Overcoming this problem required that Goldman's lab master the precise chemical symphony that occurs within stem cells, and which instructs them when to divide and multiply, and when to stop this process and become oligodendrocytes and astrocytes.

One of the key players in cell division is a protein called beta-catenin. Beta-catenin is regulated by another protein in the cell called glycogen synthase kinase 3 beta (GSK3B). GSK3B is responsible for altering beta-catenin by adding an additional phosphate molecule to its structure, essentially giving it a barcode that the cell then uses to sort the protein and send it off to be destroyed. During development, when cell division is necessary, this process is interrupted by another signal that blocks GSK3B. When this occurs, the beta-catenin protein is spared destruction and eventually makes its way to the cell's nucleus where it starts a chemical chain reaction that ultimately instructs the cell to divide. However, after a period of time this process slows and, instead of replicating, the cells begin to then commit to becoming one type or another. The challenge for scientists was to find another way to essentially trick these cells into continuing to divide, and to do so without risking the uncontrolled growth that could otherwise result in tumor formation.

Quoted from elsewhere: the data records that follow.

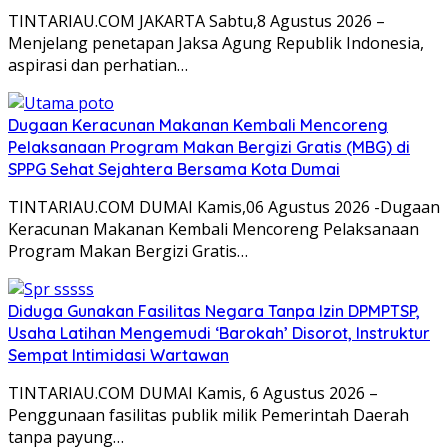
TINTARIAU.COM JAKARTA Sabtu,8 Agustus 2026 –
Menjelang penetapan Jaksa Agung Republik Indonesia,
aspirasi dan perhatian…
Dugaan Keracunan Makanan Kembali Mencoreng
Pelaksanaan Program Makan Bergizi Gratis (MBG) di
SPPG Sehat Sejahtera Bersama Kota Dumai
TINTARIAU.COM DUMAI Kamis,06 Agustus 2026 -Dugaan
Keracunan Makanan Kembali Mencoreng Pelaksanaan
Program Makan Bergizi Gratis…
Diduga Gunakan Fasilitas Negara Tanpa Izin DPMPTSP,
Usaha Latihan Mengemudi ‘Barokah’ Disorot, Instruktur
Sempat Intimidasi Wartawan
TINTARIAU.COM DUMAI Kamis, 6 Agustus 2026 –
Penggunaan fasilitas publik milik Pemerintah Daerah
tanpa payung…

The new discovery hinges on a receptor called protein tyrosine phosphatase beta/zeta (PTPRZ1). Goldman and his team long suspected that PTPRZ1 played an important role in cell division; the receptor shows up prominently in molecular profiles of GPCs. After a six-year effort to discern the receptor's function, they found that it works in concert with GSK3B and helps "label" beta-catenin protein for either destruction or nuclear activity. The breakthrough was the identification of a molecule - called pleiotrophin - that essentially blocks the function of the PTPRZ1 receptor. They found that by regulating the levels of pleiotrophin, they were able to essentially "short circuit" PTPRZ1's normal influence on cell division, allowing the cells to continue dividing.

While the experiments were performed on cells derived from human brain tissue, the authors contend that the same process could also be applied to GPCs derived from embryos or from "reprogrammed" skin cells. This would greatly expand the number of cells potentially derived from single patient samples, whether for transplantation back to those same individuals or for use in other patients.